Question 8 (from the collection)

You wish to use a binomial model to make inferences about the odds of a ‘success’,ω,and you decide to use a uniform prior on the odds. Is this a proper or an improper prior? Why? If you were to estimate the probability of a success, θ, what prior would you have to use on θ so your inferences would be equivalent to those based on the odds?

\[ \omega = \frac{\theta}{1-\theta}\] This is an improper prior because range of the omega is zero to positive infinity.
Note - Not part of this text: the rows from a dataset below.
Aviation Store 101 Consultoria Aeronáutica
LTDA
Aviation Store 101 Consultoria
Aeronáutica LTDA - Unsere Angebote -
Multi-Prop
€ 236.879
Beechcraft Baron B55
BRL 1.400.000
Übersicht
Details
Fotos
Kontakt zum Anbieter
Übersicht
So every amount you choose for C (as the density of uniform distribution), the integration will be greater than 1 and the function will not meet the conditions of a probabiltiy density function.

\[p_{\omega}(\omega)=C\] \[p_{\theta}(\theta)=|J|\times p_{\omega}(\frac{\theta}{1-\theta})\] |J| simply equals to: \[\frac{\partial \omega}{\partial \theta}=\frac{1}{(1-\theta)^2}\] So: \[ p_{\theta}(\theta)=\frac{1}{(1-\theta)^2}C\] If we use the prior above, both inferences will be equivalent.